Encrypted DNS query/response

Traffic flow with DNS using DoH

Locally, your computer will send an unencrypted DNS request to the DNS server (Pi-hole), and Pi-hole, assuming it doesn't have an entry for that hostname already, will send an encrypted DNS (using DoH) query to our configured upstream DNS server (Cloudflare).

DNS queries will following this traffic pattern:

  • Client >>> local DNS server (Pi-hole), unencrypted DNS query, using port 53

  • Local DNS server (Pi-hole) >>> upstream DNS server (Cloudflare), encrypted DNS query, using port 443

  • Upstream DNS server (Cloudflare) >>> Local DNS server (Pi-hole), encrypted DNS response, using port 443

  • Local DNS server (Pi-hole), unencrypted DNS response, using port 53

Implement DoH for Pi-hole in Docker

This was my baseline Pi-hole, version 6, compose.yaml file:

services:
  pihole:
    container_name: pihole
    hostname: pihole-1
    # image: pihole/pihole:latest
    image: pihole/pihole:2025.07.1
    ports:
      - "53:53/tcp"
      - "53:53/udp"
      - "67:67/udp"
      - "8880:80/tcp"
      - "8443:443/tcp"
    environment:
      TZ: 'America/Denver' #change to your local timezone
    networks:
      Internal:
        ipv4_address: 172.28.0.5
      net192:
        ipv4_address: 192.168.1.5
    volumes:
       - './etc-pihole/:/etc/pihole/'
       - './etc-dnsmasq.d/:/etc/dnsmasq.d/'
    dns:
      - 127.0.0.1
      - 1.1.1.1
    restart: unless-stopped

When initially deploying a new service, I specify the latest version, but after I get it working, I specify a specific tag, which is why you see pihole/pihole:latest and pihole/pihole:2025.07.01

Adding the cloudflared container and settings to the existing compose.yaml file for Pi-hole:

  cloudflared:
    # image: cloudflare/cloudflared:latest
    image: cloudflare/cloudflared:2025.8.1
    container_name: cloudflared
    network_mode: service:pihole
    command: proxy-dns
    environment:
      - "TUNNEL_DNS_UPSTREAM=https://1.1.1.1/dns-query,https://1.0.0.1/dns-query"
      - "TUNNEL_DNS_PORT=5053"
      - "TUNNEL_DNS_ADDRESS=0.0.0.0"
    restart: unless-stopped

Environment variables explained:

  • TUNNEL_DNS_UPSTREAM - What to use as the upstream DNS servers
  • TUNNEL_DNS_PORT - Which port for containerd to listen on
  • TUNNEL_DNS_ADDRESS - IP address to listen on, in this case, all addresses

The network_mode specifies to attach to the same network as the service, in this case, pihole.

Configure Pi-hole to use the cloudflared tunnel

Before adding the cloudflared container, Pi-hole was configured to use Cloudflare's public DNS servers, 1.1.1.1 and 1.0.0.1.

Once adding the cloudflared container, we need to configure Pi-hole to use DoH for the upstream DNS requests.

We can configure Pi-hole to use this either using a Docker environment variable or set it in the web UI.

Set upstream DNS server as a Docker environment variable

Under the pihole service definition, add the variable (in Pi-hole 6.x) FTLCONF_dns_upstreams:

FTLCONF_dns_upstreams: 127.0.0.1#5053

This configures Pi-hole to use the 127.0.0.1 server (localhost) and port 5053. As the cloudflared container runs on the same network as pihole, this works.

The major downside to using a Docker environment variable is that you can NOT change it in the web UI afterwords.

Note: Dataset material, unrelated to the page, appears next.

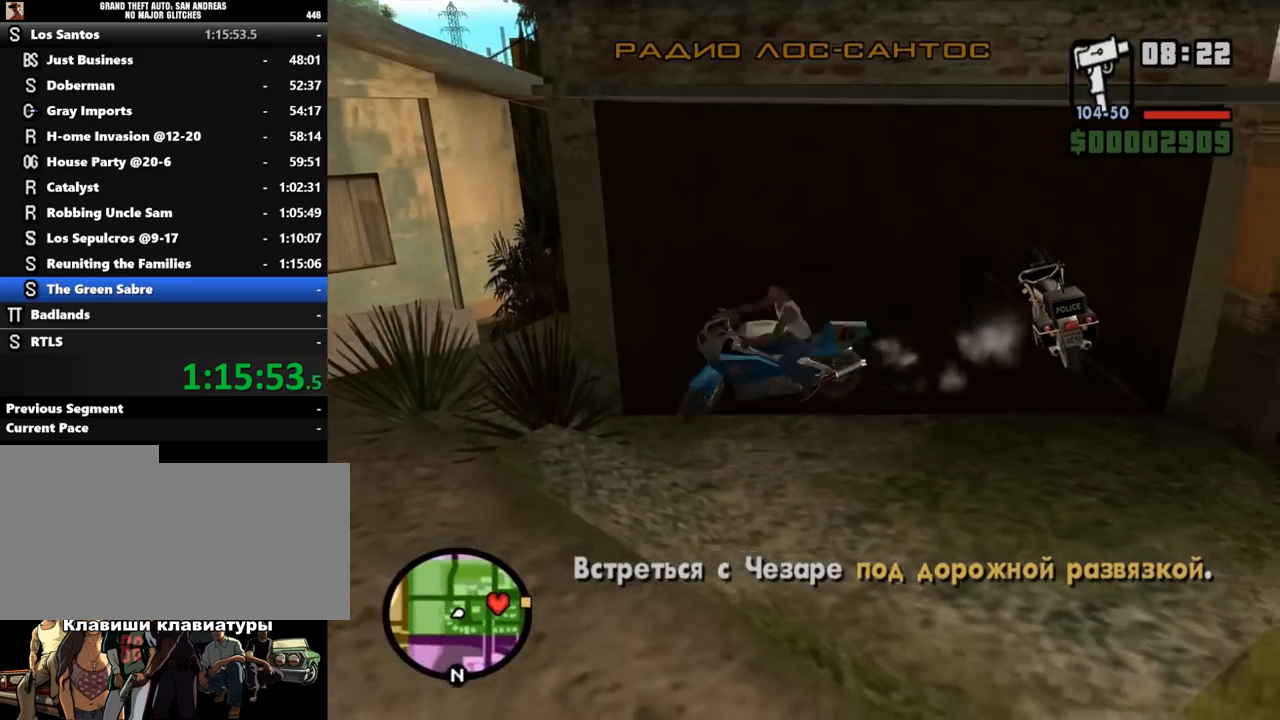
Gameplay with keyboard and mouse; each line is a JSON object with the keys and mouse buttons held at the frame after it. "events" lists presses ("down") and releases ("up") of ".", "/", "0", "1", "2", "3", "4", "5", "6", "7", "8", "9", "a", "alt_l", "alt_r", "b", "backslash", "backspace", "c", "caps_lock", "comma", "ctrl_l", "ctrl_r", "d", "down", "e", "equals", "escape", "f", "f1", "f10", "f11", "f12", "f2", "f3", "f4", "f5", "f6", "f7", "f8", "f9", "g", "h", "i", "j", "k", "l", "lbracket", "left", "m", "minus", "n", "o", "p", "q", "quote", "r", "rbracket", "return", "right", "s", "semicolon", "shift_l", "shift_r", "space", "super", "t", "tab", "tilde", "u", "up", "v", "w", "x", "y", "z", "mouse_left", "mouse_middle", "mouse_right", "mouse_wheel_up" and "mouse_wheel_down" between this image and that frame as [ms after this image, input, new state], when the widget could be followed in between. "mouse_left", "mouse_middle", "mouse_right", "mouse_wheel_up", "mouse_wheel_down" = the "left", "middle", "right", "wheel_up", "wheel_down" buttons of the "mouse" list. No other keys are recorded. Mouse movement is not recorded.
{"keys": ["a", "w"], "mouse": ["left"], "events": [[267, "mouse_left", "down"], [367, "mouse_left", "up"], [467, "mouse_left", "down"]]}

You have to change it using the Docker environment variable, or remove it and add it using the web UI.

Set upstream DNS server in the Pi-hole web UI

Configure Pi-hole to use the local cloudflared service as the upstream DNS server by specifying 127.0.0.1#5053 as the Custom DNS (IPv4).

Settings >>> DNS, under Upstream DNS Servers, uncheck all DNS servers.

Under Custom DNS servers, add:

127.0.0.1#5053

Click Save & Apply at the bottom.

Configure Pi-Hole to use DoH

Test new settings

Using a browser, simply open https://1.1.1.1/help and look at the results.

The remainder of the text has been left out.